(REQUEST A) From the mailing list post, extract the text between "There's nothing I'd" and "errors (e.g., UER's).", inclusive.
(REQUEST B)
Answer these questions using the mailing list post:
(i) Who wrote the message that Theodore Ts'o quotes?
(ii) On what date did Theodore Ts'o send his reply?
(iii) According to Ts'o, how much less often did silent data corruption occur than latent sector errors?
(REQUEST C) Proceed with the mailing list post on silent data corruption, starting after its last sentence.

(SOURCE DOCUMENT)
________________

[TUHS] Is it time to resurrect the original dsw (delete with switches)?

Theodore Ts'o tytso at mit.edu
Tue Aug 31 00:42:53 AEST 2021

On Mon, Aug 30, 2021 at 09:06:03AM -0400, Norman Wilson wrote:
> Not to get into what is soemthing of a religious war,
> but this was the paper that convinced me that silent
> data corruption in storage is worth thinking about:
> http://www.cs.toronto.edu/~bianca/papers/fast08.pdf
> A key point is that the character of the errors they
> found suggests it's not just the disks one ought to worry
> about, but all the hardware and software (much of the latter
> inside disks and storage controllers and the like) in the
> storage stack.

There's nothing I'd disagree with in this paper.  I'll note though
that part of the paper's findings is that silent data corruption
occured at a rate roughly 1.5 orders of magnitude less often than
latent sector errors (e.g., UER's).

________________

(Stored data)

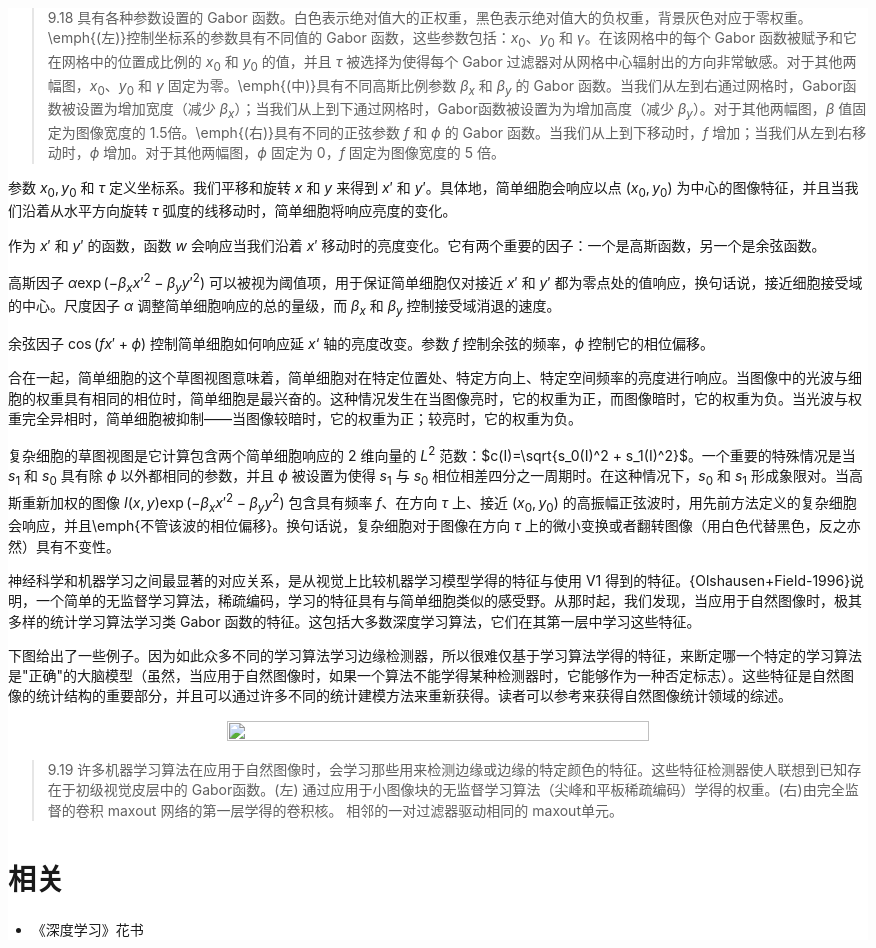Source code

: 
> 9.18 具有各种参数设置的 Gabor 函数。白色表示绝对值大的正权重，黑色表示绝对值大的负权重，背景灰色对应于零权重。\emph{(左)}控制坐标系的参数具有不同值的 Gabor 函数，这些参数包括：$x_0$、$y_0$ 和 $\gamma$。在该网格中的每个 Gabor 函数被赋予和它在网格中的位置成比例的 $x_0$ 和 $y_0$ 的值，并且 $\tau$ 被选择为使得每个 Gabor 过滤器对从网格中心辐射出的方向非常敏感。对于其他两幅图，$x_0$、$y_0$ 和 $\gamma$ 固定为零。\emph{(中)}具有不同高斯比例参数 $\beta_x$ 和 $\beta_y$ 的 Gabor 函数。当我们从左到右通过网格时，Gabor函数被设置为增加宽度（减少 $\beta_x$）；当我们从上到下通过网格时，Gabor函数被设置为为增加高度（减少 $\beta_y$）。对于其他两幅图，$\beta$ 值固定为图像宽度的 1.5倍。\emph{(右)}具有不同的正弦参数 $f$ 和 $\phi$ 的 Gabor 函数。当我们从上到下移动时，$f$ 增加；当我们从左到右移动时，$\phi$ 增加。对于其他两幅图，$\phi$ 固定为 0，$f$ 固定为图像宽度的 5 倍。


参数 $x_0,y_0$ 和 $\tau$ 定义坐标系。我们平移和旋转 $x$ 和 $y$ 来得到 $x'$ 和 $y'$。具体地，简单细胞会响应以点 $(x_0, y_0)$ 为中心的图像特征，并且当我们沿着从水平方向旋转 $\tau$ 弧度的线移动时，简单细胞将响应亮度的变化。


作为 $x'$ 和 $y'$ 的函数，函数 $w$ 会响应当我们沿着 $x'$ 移动时的亮度变化。它有两个重要的因子：一个是高斯函数，另一个是余弦函数。

高斯因子 $\alpha \exp(-\beta_x x'^2 - \beta_y y'^2)$ 可以被视为阈值项，用于保证简单细胞仅对接近 $x'$ 和 $y'$ 都为零点处的值响应，换句话说，接近细胞接受域的中心。尺度因子 $\alpha$ 调整简单细胞响应的总的量级，而 $\beta_x$ 和 $\beta_y$ 控制接受域消退的速度。

余弦因子 $\cos (fx' + \phi)$ 控制简单细胞如何响应延 $x‘$ 轴的亮度改变。参数 $f$ 控制余弦的频率，$\phi$ 控制它的相位偏移。

合在一起，简单细胞的这个草图视图意味着，简单细胞对在特定位置处、特定方向上、特定空间频率的亮度进行响应。当图像中的光波与细胞的权重具有相同的相位时，简单细胞是最兴奋的。这种情况发生在当图像亮时，它的权重为正，而图像暗时，它的权重为负。当光波与权重完全异相时，简单细胞被抑制——当图像较暗时，它的权重为正；较亮时，它的权重为负。


复杂细胞的草图视图是它计算包含两个简单细胞响应的 2 维向量的 $L^2$ 范数：$c(I)=\sqrt{s_0(I)^2 + s_1(I)^2}$。一个重要的特殊情况是当 $s_1$ 和 $s_0$ 具有除 $\phi$ 以外都相同的参数，并且 $\phi$ 被设置为使得 $s_1$ 与 $s_0$ 相位相差四分之一周期时。在这种情况下，$s_0$ 和 $s_1$ 形成象限对。当高斯重新加权的图像 $I(x,y)\exp(-\beta_x x'^2 -\beta_y y^2)$ 包含具有频率 $f$、在方向 $\tau$ 上、接近 $(x_0, y_0)$ 的高振幅正弦波时，用先前方法定义的复杂细胞会响应，并且\emph{不管该波的相位偏移}。换句话说，复杂细胞对于图像在方向 $\tau$ 上的微小变换或者翻转图像（用白色代替黑色，反之亦然）具有不变性。

神经科学和机器学习之间最显著的对应关系，是从视觉上比较机器学习模型学得的特征与使用 V1 得到的特征。{Olshausen+Field-1996}说明，一个简单的无监督学习算法，稀疏编码，学习的特征具有与简单细胞类似的感受野。从那时起，我们发现，当应用于自然图像时，极其多样的统计学习算法学习类 Gabor 函数的特征。这包括大多数深度学习算法，它们在其第一层中学习这些特征。

下图给出了一些例子。因为如此众多不同的学习算法学习边缘检测器，所以很难仅基于学习算法学得的特征，来断定哪一个特定的学习算法是"正确"的大脑模型（虽然，当应用于自然图像时，如果一个算法不能学得某种检测器时，它能够作为一种否定标志）。这些特征是自然图像的统计结构的重要部分，并且可以通过许多不同的统计建模方法来重新获得。读者可以参考来获得自然图像统计领域的综述。




<p align="center">
    <img width="70%" height="70%" src="http://images.iterate.site/blog/image/20190718/dy8m3B0sEtSI.png?imageslim">
</p>

> 9.19 许多机器学习算法在应用于自然图像时，会学习那些用来检测边缘或边缘的特定颜色的特征。这些特征检测器使人联想到已知存在于初级视觉皮层中的 Gabor函数。(左) 通过应用于小图像块的无监督学习算法（尖峰和平板稀疏编码）学得的权重。(右)由完全监督的卷积 maxout 网络的第一层学得的卷积核。 相邻的一对过滤器驱动相同的 maxout单元。



# 相关

- 《深度学习》花书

________________

(EXERCISE RESPONSE A)
There's nothing I'd disagree with in this paper.  I'll note though
that part of the paper's findings is that silent data corruption
occured at a rate roughly 1.5 orders of magnitude less often than
latent sector errors (e.g., UER's).

(EXERCISE RESPONSE B)
(i) Norman Wilson
(ii) Tuesday, August 31, 2021
(iii) Roughly 1.5 orders of magnitude less often

(EXERCISE RESPONSE C)
The probability of at least one silent data corruption during the
study period (41 months, although not all disks would have been in
service during that entire time) was P = 0.0086 for nearline disks and
P = 0.00065 for enterprise disks.  And P(1st error) remained constant
over disk age, and per the authors' analysis, it was unclear whether
P(1st error) changed as disk size increased --- which is
representative of non media-related failures (not surprising given how
much checksum and ECC checks are done by the HDD's).

A likely supposition IMHO is that the use of more costly enterprise
disks correlated with higher quality hardware in the rest of the
storage stack --- so things like ECC memory really do matter.

> As Ted has said, there are philosophical reasons why some prefer to
> avoid it, but if you don't subscribe to those it's a fine answer.

WRT to running ZFS on Linux, I wouldn't call it philosophical reasons,
but rather legal risks.  Life is not perfect, so you can't drive any
kind of risk (including risks of hardware failure) down to zero.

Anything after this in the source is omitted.